Ela observou o céu que já estava escurecendo, e nele um raio rasgou o mesmo, sinal de que Thor não estava bem.
...
Em algum luga de NY.
–Pegaram ele, aquele idiota nem serve para matar aquele imbecil do irmão dela. Mas tudo bem ele é apenas um ser desnecessário e que não tem nada haver com a historia.-os mesmo discutiam.-Me surpreendeu Andressa não ter matado ele.
Estavam numa sala, a mesma estava sentada em cima de uma mesa enquanto olhava o homem no canto da sala, sentado em uma cadeira, mas que logo levantou e caminhou em direção a ela, parou no meio das pernas dela olhando os olhos azuis de forma intensa e perversa, cheia de malicia e maldade.
–Oque foi, você quer mesmo que ele morra, achei que você mesmo queria fazer isso.
–E quero, mas... Está tudo bem, tenho os dois sobre controle.
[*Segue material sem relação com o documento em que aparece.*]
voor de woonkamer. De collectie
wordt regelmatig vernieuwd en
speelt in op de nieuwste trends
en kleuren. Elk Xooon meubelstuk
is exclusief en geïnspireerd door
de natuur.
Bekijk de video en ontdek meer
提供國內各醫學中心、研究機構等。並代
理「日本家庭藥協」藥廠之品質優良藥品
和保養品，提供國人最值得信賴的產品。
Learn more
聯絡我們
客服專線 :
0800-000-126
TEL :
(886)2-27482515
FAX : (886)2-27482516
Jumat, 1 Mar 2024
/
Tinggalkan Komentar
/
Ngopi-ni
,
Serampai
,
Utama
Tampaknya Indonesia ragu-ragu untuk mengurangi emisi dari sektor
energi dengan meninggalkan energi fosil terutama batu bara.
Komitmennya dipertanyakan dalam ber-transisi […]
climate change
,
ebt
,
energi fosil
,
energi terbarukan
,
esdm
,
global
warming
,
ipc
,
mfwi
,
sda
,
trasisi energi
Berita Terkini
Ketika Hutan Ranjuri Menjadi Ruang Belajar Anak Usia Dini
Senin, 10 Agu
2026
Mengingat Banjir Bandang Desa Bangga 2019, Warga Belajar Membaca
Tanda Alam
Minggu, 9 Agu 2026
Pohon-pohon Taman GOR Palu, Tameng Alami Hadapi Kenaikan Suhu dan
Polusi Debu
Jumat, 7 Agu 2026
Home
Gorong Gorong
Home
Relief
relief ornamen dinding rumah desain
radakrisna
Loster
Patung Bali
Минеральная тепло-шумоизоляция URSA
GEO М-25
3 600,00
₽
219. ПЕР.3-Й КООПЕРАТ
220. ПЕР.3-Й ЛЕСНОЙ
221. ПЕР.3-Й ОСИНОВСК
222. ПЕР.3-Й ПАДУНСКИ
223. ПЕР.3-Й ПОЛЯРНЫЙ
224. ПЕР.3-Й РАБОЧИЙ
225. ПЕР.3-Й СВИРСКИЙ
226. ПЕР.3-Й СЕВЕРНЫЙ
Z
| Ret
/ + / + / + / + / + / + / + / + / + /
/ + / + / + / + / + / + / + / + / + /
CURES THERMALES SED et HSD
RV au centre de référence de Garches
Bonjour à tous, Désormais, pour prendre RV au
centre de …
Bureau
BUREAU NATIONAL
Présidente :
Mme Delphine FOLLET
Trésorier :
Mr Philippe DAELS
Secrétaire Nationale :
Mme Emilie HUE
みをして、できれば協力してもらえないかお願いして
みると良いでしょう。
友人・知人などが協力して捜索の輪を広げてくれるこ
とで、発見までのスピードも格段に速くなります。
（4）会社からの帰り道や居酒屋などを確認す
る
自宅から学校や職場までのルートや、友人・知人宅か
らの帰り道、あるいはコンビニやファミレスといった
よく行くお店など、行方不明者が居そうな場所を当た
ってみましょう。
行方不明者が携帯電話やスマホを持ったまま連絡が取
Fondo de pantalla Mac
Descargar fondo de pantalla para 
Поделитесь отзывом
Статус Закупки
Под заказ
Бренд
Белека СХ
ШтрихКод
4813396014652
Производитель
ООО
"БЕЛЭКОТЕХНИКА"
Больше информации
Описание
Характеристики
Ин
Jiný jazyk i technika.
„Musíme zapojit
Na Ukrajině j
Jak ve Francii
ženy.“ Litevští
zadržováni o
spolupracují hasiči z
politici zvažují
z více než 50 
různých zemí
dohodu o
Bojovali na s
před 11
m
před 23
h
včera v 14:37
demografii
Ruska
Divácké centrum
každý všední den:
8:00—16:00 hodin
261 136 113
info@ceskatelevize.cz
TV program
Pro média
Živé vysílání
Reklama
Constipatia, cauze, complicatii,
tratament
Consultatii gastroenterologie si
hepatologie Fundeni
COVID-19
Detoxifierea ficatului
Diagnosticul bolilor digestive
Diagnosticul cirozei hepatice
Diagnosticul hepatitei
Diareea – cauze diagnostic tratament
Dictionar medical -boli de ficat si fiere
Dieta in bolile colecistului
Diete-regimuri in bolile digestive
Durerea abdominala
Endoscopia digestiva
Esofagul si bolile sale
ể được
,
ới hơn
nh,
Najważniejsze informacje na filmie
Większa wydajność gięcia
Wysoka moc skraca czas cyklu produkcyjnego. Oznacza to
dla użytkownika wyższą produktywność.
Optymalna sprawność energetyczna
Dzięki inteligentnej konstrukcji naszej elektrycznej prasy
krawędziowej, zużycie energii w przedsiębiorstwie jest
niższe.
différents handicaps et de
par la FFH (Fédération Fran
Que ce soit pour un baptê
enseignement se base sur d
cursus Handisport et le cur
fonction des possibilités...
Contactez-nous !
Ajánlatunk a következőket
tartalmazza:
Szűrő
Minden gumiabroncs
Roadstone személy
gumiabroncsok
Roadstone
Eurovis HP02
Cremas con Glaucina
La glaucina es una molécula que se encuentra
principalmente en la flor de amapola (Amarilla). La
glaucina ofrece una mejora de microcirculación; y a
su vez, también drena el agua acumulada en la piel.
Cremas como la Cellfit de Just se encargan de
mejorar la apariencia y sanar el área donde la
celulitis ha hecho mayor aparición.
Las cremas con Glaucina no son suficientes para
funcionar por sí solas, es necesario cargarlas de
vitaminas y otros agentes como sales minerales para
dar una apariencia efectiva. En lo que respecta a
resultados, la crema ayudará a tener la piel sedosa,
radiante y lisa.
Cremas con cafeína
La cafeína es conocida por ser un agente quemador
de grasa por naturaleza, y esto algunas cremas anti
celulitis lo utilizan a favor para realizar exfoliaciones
–Lembre-se de que Andressa é uma caixa se surpresas.-ele disse levando as mãos pela coxa da mesma que apenas ria, as mãos dele foram subindo até pararem no queixo dela.
–Eles nem desconfiam.–ela falou dando um sorriso vitorioso.-São patético.-ela deu um pequeno gemido assim que sentiu as mãos dele lhe tocando os seios. Encarou os olhos dele que eram igualmente azuis igual ao dela. Ele lhe tomou os lábios e puxou os longos cabelos dela para trás lhe mordendo o pescoço de leve.
–Vejo que está tão interessada nela.-ele falou lhe abrindo o uniforme negro que ficava colado no corpo dela.
–Não, agora estou interessada em você, depois cuido dela.-Disse dando um pequeno sorriso e se entregando a ele ali naquela mesa mesmo.